Psicologia Criança pode ter celular?

É inevitável afirmar que a tecnologia transformou as relações pessoais e a comunicação como um todo. Hoje o celular é um dos principais meios de acesso à internet e a função mais importante é manter a criança em contato com os pais.

Crianças tendem a desejar cada vez mais ter um aparelho smartphone. É aí que surge a dúvida que assombra a maioria dos pais: Qual a idade ideal para dar um celular à criança? Apesar das importantes utilidades do aparelho e da possibilidade de que seu filho esteja conectado com você 24 horas por dia, é importante estar ciente dos riscos que o uso inadequado pode oferecer.

 

Mas então, qual a idade ideal?

Não existe uma idade fixa ou pré-definida. O momento certo depende mais da maturidade emocional e intelectual da criança e, também, da atenção que os pais estão dispostos a dedicar a essa questão. Os pais devem observar se a criança tem o discernimento necessário para lidar com o mundo que se abre com o smartphone.
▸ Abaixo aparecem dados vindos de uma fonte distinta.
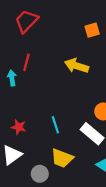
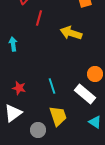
red line: (26, 62) -> (39, 18), moved
yellow trapezoid: (62, 158) -> (58, 116), turned -130

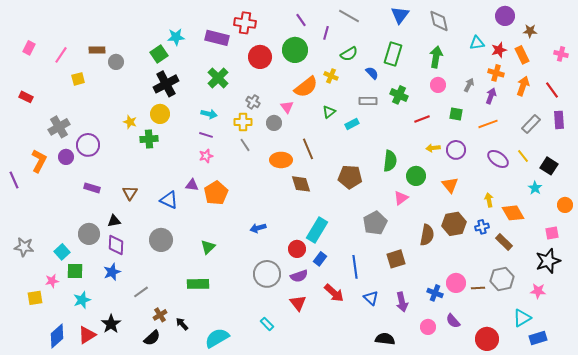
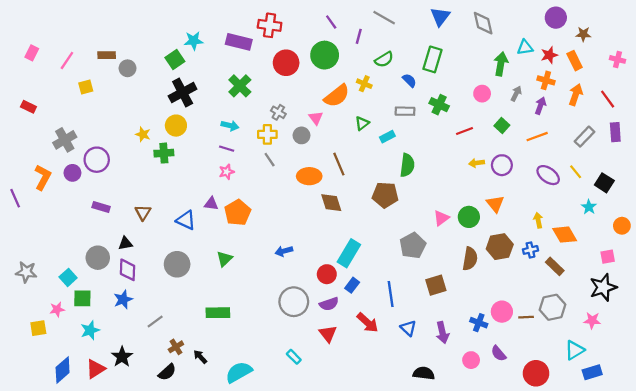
green arrow: (436, 57) -> (501, 64), moved
green square: (456, 114) -> (502, 126), turned 32
green semicircle: (390, 161) -> (407, 165), moved
green circle: (416, 176) -> (469, 217), moved
green triangle: (208, 247) -> (224, 259), moved

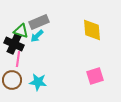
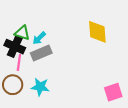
gray rectangle: (39, 22) -> (41, 53), moved
pink square: (95, 76) -> (113, 92), moved

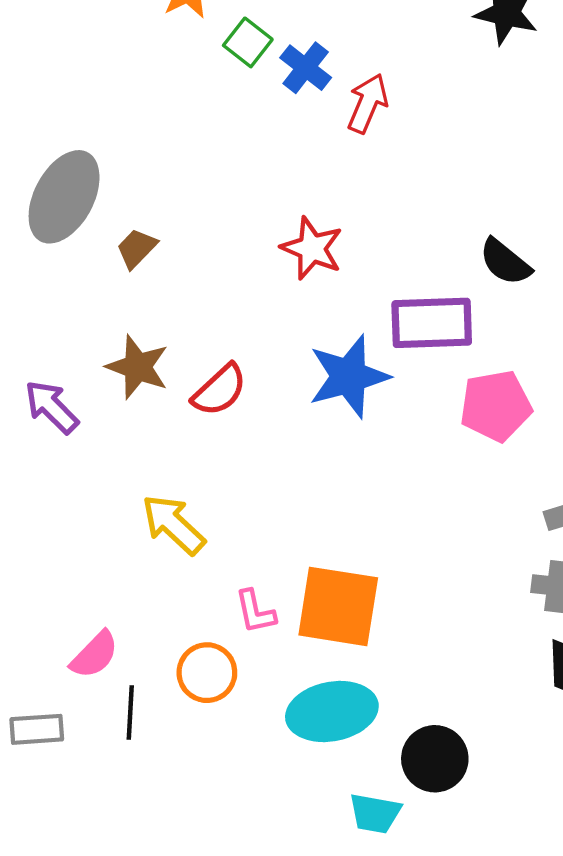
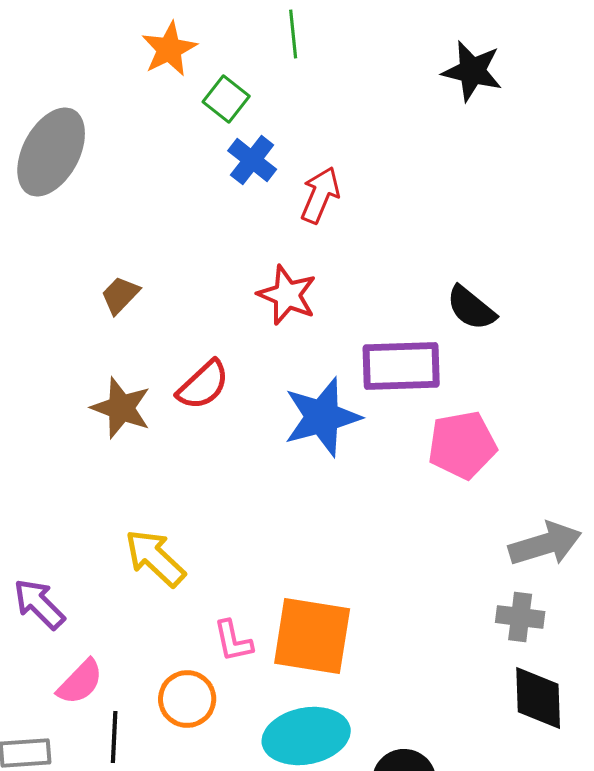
blue cross: (306, 68) -> (252, 160), moved
red arrow: (368, 103) -> (320, 195), moved
gray ellipse: (64, 197) -> (51, 152), moved
red semicircle: (220, 390) -> (203, 385), moved
purple arrow: (51, 407) -> (39, 604), moved

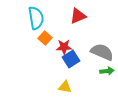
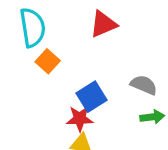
red star: (64, 47) -> (80, 119), moved
gray semicircle: (102, 52) -> (144, 85), size x0.7

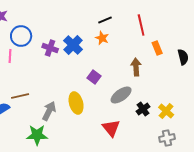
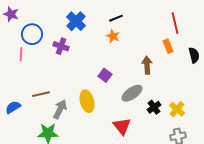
red line: (141, 25) -> (175, 23), moved
blue cross: (73, 45) -> (76, 21), moved
brown line: (20, 96) -> (41, 94), moved

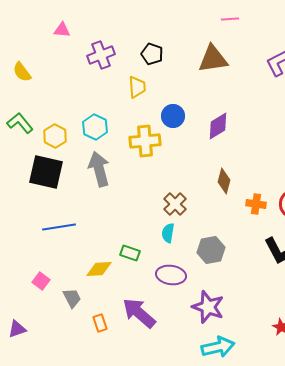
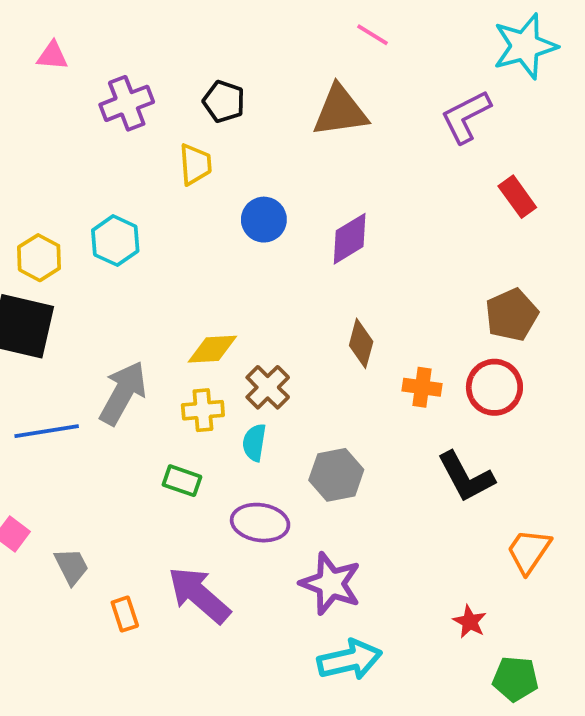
pink line: (230, 19) -> (372, 35), turned 36
yellow cross: (145, 141) -> (203, 410), moved, size x0.7
gray arrow: (99, 169) -> (123, 393), moved, turned 44
yellow diamond: (99, 269) -> (212, 349), moved

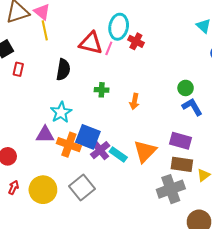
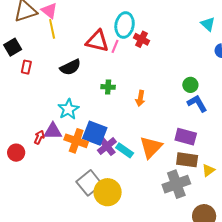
black semicircle: (63, 70) -> (70, 67), turned 55
red arrow: (13, 187) -> (39, 137), moved
yellow circle: (43, 190) -> (108, 192), moved

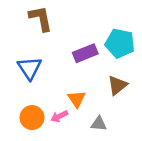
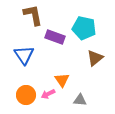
cyan pentagon: (120, 43) -> (84, 28), moved
purple rectangle: (85, 53) -> (55, 37), moved, turned 42
brown triangle: (117, 85) -> (95, 58), moved

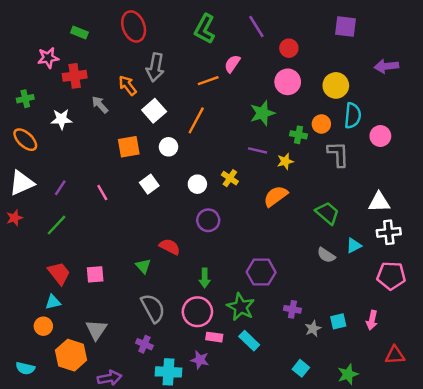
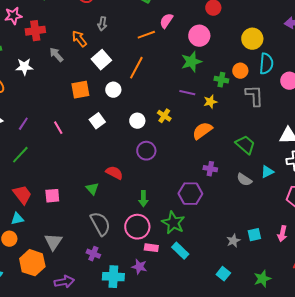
gray arrow: (155, 67) -> (102, 24), size x0.6
pink circle: (288, 82) -> (199, 36), moved
purple cross: (292, 309) -> (210, 169), moved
Para avaliar esse estágio de maturidade, a sugestão é que os pais se perguntem:

  • A criança mostra comprometida em cumprir com limites pré-estabelecidos de uso?
  • Ela consegue tomar conta do aparelho ou tem grande chance de ele acabar quebrado?
  • Ela já é capaz de gerenciar o próprio tempo, sendo capaz, por exemplo, de parar de trocar mensagens com amigos quando for hora da lição de casa?
  • Ela se compromete a atender mensagens e telefonemas dos pais quando combinado?
  • Ela já tem capacidade de entender os limites em se compartilhar informações privadas?

 

Antes de dar um celular ao seu filho, oriente e estabeleça regras

É papel dos pais orientar a criança sobre o uso correto do celular, e também mostrar o que não se pode fazer, além das consequências do mau uso. Também é importante estar sempre atento à forma como o aparelho é utilizado. As principais orientações aos pais são:

Diálogo permanente: É importante conversar abertamente sobre o que significa o mau uso do celular, por exemplo, o acesso de conteúdos inapropriados e não reconhecer quando é a hora de deixar o aparelho de lado para focar em outras tarefas e atividades. O objetivo é manter um diálogo permanente para que a criança seja capaz de formar consciência e adquirir autonomia progressiva sobre o uso.

Monitoramento: É importante monitorar o uso nos primeiros meses para descobrir se o celular está ajudando ou atrapalhando a rotina da criança.  Também podem instalar softwares de controle parental ou criar perfis de celular com restrições etárias, para impedir que as crianças tenham acesso a todos os apps do aparelho.

Combinar limites de tempo: Vale a pena determinar limites diários de tempo para o uso do aparelho celular. Se essa dosagem começar cedo, é maior a chance de que as crianças alcancem a adolescência sabendo fazer um uso saudável do celular.

Não permitir que o celular seja a única ferramenta de comunicação: Além dos limites de tempo diários para o uso, é importante continuar estimulando o interesse por relações e atividades presenciais, como passeios em família e brincar com amigos.

Explicar com clareza os perigos da internet:  Não se deve proibir por proibir. O correto é explicar para a criança sobre os riscos reais que o celular pode oferecer. As crianças devem estar cientes que devem comunicar os pais sempre que forem contatadas por um estranho, que há pessoas online que cometem violência, que o uso excessivo do celular faz mal à saúde, por exemplo. Além disso, reforçar a importância do respeito nas conversas virtuais e assim evitar bullying e ofensas. Os pais também devem orientar sobre a presença de informações falsas e imagens manipuladas na internet, ensinando que as informações devem ser checadas.